Items listed in a dataset

....

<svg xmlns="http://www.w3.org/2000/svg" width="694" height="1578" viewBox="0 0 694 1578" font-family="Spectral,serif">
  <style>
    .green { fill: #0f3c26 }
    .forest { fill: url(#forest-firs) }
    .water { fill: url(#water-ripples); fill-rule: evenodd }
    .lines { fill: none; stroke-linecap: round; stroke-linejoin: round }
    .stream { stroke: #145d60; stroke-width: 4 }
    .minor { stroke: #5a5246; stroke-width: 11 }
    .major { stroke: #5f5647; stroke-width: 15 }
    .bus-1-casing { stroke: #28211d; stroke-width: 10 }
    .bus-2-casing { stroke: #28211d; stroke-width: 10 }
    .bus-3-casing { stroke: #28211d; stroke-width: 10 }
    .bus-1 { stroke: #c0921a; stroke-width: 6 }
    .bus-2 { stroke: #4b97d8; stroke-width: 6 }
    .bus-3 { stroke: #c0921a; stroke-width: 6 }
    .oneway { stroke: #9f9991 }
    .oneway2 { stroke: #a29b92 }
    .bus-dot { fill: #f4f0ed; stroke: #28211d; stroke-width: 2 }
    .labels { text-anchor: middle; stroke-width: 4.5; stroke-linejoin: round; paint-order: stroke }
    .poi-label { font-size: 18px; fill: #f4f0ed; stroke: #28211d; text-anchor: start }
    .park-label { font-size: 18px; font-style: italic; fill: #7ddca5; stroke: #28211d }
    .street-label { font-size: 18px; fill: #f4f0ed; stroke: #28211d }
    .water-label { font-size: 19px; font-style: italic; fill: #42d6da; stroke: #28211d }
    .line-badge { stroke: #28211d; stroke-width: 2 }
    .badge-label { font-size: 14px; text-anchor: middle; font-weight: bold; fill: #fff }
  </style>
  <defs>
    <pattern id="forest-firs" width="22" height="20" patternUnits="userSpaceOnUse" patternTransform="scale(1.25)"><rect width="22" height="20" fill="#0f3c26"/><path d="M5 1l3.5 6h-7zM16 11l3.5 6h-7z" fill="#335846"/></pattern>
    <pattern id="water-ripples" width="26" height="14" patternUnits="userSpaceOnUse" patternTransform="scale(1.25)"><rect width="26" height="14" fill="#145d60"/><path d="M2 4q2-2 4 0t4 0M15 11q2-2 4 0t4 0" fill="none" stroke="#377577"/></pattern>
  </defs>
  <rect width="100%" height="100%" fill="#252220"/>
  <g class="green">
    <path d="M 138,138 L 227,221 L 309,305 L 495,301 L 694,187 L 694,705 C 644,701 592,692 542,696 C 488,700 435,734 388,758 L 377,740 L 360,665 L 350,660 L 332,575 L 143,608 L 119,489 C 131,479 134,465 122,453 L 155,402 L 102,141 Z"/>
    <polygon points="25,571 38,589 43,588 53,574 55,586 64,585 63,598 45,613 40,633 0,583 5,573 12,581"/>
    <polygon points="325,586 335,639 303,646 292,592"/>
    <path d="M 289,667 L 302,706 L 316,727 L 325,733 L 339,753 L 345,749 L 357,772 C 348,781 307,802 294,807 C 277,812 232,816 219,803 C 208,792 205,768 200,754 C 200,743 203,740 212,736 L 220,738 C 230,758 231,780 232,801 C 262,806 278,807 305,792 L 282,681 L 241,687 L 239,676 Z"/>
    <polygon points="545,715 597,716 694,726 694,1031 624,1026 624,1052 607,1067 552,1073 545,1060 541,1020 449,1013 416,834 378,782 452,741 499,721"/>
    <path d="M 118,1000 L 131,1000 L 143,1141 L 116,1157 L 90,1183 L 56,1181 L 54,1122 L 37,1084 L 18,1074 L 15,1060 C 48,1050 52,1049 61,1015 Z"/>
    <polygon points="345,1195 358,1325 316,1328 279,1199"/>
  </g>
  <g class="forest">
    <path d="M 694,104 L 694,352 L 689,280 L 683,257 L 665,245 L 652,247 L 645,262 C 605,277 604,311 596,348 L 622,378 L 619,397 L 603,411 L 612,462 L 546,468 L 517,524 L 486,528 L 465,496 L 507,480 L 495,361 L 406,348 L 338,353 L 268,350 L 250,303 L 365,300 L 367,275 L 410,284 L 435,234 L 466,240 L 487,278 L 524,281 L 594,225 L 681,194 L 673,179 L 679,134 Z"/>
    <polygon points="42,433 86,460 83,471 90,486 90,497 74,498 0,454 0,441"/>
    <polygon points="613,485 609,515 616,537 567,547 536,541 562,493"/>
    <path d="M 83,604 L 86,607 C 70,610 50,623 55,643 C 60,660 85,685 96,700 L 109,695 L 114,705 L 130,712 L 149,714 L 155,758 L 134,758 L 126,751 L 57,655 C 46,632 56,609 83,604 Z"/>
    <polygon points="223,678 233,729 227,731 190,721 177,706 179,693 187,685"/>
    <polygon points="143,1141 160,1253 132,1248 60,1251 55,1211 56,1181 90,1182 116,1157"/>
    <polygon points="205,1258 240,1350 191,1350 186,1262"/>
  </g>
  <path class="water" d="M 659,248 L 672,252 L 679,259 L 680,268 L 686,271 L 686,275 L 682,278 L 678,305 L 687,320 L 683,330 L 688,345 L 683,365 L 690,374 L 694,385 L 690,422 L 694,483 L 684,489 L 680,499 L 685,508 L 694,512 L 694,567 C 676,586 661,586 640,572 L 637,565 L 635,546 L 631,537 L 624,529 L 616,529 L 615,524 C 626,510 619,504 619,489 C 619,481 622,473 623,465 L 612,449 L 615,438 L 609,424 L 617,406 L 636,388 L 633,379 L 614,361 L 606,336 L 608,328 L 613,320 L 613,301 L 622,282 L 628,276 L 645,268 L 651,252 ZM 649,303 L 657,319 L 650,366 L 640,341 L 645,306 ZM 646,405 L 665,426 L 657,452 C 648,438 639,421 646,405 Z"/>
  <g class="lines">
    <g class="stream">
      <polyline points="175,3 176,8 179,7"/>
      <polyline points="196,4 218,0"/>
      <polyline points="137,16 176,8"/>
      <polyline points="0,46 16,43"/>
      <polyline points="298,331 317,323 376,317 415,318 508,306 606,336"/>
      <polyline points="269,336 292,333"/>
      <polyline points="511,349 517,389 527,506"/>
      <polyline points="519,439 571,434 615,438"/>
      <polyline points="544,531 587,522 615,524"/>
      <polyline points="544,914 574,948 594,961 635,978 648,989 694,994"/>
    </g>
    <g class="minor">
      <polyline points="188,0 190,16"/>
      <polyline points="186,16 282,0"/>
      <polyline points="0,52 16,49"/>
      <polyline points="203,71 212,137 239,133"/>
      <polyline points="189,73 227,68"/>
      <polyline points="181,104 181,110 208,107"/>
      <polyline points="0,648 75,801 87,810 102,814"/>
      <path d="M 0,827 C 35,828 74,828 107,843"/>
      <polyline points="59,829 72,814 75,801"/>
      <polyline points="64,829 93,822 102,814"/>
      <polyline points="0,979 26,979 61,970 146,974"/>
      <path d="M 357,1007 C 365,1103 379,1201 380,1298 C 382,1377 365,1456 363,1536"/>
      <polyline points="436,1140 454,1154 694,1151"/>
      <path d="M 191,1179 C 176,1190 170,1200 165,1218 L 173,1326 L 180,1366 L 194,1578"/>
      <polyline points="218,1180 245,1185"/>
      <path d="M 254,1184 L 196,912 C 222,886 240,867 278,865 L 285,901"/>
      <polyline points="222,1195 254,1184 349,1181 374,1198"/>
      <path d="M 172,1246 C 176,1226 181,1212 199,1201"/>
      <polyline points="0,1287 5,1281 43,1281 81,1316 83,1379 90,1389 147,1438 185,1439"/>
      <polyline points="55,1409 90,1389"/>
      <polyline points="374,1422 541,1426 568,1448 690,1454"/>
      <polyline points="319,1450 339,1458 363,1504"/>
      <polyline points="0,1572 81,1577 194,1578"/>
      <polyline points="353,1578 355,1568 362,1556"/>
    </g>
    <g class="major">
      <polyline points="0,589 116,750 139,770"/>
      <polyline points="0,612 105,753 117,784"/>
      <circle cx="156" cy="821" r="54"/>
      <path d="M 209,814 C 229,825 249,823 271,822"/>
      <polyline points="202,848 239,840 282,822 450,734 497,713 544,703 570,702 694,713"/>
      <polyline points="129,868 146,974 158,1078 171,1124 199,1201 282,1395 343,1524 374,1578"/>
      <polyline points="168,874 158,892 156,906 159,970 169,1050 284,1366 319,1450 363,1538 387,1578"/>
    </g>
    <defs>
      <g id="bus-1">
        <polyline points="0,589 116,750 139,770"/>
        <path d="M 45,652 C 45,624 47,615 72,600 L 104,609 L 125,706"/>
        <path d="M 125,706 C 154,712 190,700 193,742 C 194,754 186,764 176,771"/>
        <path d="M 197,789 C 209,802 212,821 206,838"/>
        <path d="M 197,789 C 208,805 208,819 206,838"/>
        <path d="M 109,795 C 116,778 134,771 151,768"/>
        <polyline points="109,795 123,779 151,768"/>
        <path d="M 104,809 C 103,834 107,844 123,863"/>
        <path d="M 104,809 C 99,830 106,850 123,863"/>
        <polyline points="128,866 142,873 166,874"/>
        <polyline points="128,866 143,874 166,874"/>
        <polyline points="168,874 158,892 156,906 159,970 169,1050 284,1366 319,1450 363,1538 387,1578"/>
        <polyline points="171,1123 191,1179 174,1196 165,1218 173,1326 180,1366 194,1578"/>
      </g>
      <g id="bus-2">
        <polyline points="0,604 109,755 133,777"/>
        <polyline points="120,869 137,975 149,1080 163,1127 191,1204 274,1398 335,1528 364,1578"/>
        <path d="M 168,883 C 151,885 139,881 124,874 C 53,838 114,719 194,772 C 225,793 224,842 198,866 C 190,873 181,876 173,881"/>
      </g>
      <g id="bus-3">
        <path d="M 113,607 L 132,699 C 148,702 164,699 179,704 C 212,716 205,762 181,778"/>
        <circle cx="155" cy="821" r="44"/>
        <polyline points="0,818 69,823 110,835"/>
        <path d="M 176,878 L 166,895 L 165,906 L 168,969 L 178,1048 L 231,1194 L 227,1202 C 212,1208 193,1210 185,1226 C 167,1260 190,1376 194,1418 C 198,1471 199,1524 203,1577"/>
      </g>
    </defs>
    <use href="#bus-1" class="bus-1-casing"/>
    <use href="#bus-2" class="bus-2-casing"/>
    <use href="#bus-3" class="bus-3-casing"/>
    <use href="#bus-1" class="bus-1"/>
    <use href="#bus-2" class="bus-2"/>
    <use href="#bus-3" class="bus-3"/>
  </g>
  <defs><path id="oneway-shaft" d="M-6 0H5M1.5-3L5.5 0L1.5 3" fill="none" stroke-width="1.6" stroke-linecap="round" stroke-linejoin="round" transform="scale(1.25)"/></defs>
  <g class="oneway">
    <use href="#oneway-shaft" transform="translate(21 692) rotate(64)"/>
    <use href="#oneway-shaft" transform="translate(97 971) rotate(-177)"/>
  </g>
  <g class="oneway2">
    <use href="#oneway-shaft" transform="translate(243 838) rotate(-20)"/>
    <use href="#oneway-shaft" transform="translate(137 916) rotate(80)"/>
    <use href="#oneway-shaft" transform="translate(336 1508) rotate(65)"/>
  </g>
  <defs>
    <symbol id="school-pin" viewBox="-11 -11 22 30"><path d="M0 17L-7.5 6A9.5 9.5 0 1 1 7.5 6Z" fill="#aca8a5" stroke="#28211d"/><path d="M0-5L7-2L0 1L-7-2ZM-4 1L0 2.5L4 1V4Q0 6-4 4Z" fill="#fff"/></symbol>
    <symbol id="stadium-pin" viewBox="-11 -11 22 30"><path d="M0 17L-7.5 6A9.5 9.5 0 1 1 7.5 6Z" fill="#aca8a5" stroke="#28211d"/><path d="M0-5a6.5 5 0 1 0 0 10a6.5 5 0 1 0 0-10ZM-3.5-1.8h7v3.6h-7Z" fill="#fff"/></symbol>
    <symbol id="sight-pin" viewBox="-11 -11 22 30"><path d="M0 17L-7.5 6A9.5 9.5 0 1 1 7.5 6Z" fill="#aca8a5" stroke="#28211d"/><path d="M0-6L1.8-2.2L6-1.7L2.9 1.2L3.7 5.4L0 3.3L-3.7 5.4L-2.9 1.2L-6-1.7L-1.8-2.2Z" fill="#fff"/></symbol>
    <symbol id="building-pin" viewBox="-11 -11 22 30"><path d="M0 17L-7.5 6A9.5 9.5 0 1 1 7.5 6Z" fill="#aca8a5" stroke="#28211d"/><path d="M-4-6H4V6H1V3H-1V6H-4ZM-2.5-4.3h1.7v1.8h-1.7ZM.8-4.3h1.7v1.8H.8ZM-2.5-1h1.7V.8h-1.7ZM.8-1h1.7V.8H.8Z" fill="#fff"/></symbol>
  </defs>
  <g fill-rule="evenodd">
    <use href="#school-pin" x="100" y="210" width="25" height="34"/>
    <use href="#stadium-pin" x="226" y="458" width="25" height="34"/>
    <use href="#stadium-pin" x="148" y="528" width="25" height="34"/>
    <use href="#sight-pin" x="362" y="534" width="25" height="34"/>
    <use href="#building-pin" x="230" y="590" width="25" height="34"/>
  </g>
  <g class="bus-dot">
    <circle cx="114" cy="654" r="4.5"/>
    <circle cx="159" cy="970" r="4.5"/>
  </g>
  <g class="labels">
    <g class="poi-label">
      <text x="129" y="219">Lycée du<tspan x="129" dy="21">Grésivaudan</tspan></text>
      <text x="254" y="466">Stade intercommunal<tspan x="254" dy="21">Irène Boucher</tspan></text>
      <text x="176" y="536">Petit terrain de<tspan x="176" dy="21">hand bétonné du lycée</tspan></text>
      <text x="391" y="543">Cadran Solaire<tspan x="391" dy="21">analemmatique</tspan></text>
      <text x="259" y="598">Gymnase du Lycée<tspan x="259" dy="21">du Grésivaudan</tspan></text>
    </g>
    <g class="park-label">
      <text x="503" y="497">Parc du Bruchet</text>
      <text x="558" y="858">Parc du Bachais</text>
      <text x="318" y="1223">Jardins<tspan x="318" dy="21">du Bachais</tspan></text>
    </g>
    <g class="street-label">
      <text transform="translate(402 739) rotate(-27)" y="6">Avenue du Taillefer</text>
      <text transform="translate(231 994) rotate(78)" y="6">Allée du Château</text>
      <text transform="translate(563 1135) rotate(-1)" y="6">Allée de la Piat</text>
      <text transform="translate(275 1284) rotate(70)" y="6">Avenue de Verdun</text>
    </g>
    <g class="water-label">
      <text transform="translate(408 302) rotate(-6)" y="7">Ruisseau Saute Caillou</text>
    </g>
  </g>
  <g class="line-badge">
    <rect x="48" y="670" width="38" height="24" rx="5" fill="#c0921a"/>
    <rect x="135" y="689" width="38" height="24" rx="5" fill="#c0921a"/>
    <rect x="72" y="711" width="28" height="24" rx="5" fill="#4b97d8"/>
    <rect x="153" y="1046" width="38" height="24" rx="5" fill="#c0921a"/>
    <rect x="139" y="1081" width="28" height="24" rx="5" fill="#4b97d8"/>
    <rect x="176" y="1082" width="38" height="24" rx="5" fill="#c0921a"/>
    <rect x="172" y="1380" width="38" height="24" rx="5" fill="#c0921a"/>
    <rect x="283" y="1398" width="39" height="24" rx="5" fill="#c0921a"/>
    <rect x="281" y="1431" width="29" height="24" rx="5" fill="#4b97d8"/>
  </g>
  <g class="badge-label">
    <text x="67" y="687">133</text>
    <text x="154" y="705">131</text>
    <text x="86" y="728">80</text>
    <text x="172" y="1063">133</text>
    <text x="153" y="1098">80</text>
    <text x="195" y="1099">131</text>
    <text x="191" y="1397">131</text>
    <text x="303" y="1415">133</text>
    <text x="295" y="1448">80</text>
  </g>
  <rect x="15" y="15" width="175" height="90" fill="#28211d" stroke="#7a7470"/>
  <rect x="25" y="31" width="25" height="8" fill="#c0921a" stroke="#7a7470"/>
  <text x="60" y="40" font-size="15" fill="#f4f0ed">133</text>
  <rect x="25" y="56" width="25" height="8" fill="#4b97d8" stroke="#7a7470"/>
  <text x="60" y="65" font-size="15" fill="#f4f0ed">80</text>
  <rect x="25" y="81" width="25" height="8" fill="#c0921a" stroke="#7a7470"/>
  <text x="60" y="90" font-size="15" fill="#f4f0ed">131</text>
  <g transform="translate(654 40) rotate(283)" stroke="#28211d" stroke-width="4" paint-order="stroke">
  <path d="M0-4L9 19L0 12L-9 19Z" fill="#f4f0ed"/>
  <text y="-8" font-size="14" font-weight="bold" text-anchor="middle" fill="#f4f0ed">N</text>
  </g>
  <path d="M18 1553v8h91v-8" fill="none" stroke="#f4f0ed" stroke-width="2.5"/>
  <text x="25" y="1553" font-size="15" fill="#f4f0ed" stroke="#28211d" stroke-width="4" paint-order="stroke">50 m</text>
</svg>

....

Problem to solve → Copy the entries above exactly, but only from the line holding "none; stroke-linecap: round;" through the line holding "middle; stroke-width: 4.5;", both included.

Result below →
    .lines { fill: none; stroke-linecap: round; stroke-linejoin: round }
    .stream { stroke: #145d60; stroke-width: 4 }
    .minor { stroke: #5a5246; stroke-width: 11 }
    .major { stroke: #5f5647; stroke-width: 15 }
    .bus-1-casing { stroke: #28211d; stroke-width: 10 }
    .bus-2-casing { stroke: #28211d; stroke-width: 10 }
    .bus-3-casing { stroke: #28211d; stroke-width: 10 }
    .bus-1 { stroke: #c0921a; stroke-width: 6 }
    .bus-2 { stroke: #4b97d8; stroke-width: 6 }
    .bus-3 { stroke: #c0921a; stroke-width: 6 }
    .oneway { stroke: #9f9991 }
    .oneway2 { stroke: #a29b92 }
    .bus-dot { fill: #f4f0ed; stroke: #28211d; stroke-width: 2 }
    .labels { text-anchor: middle; stroke-width: 4.5; stroke-linejoin: round; paint-order: stroke }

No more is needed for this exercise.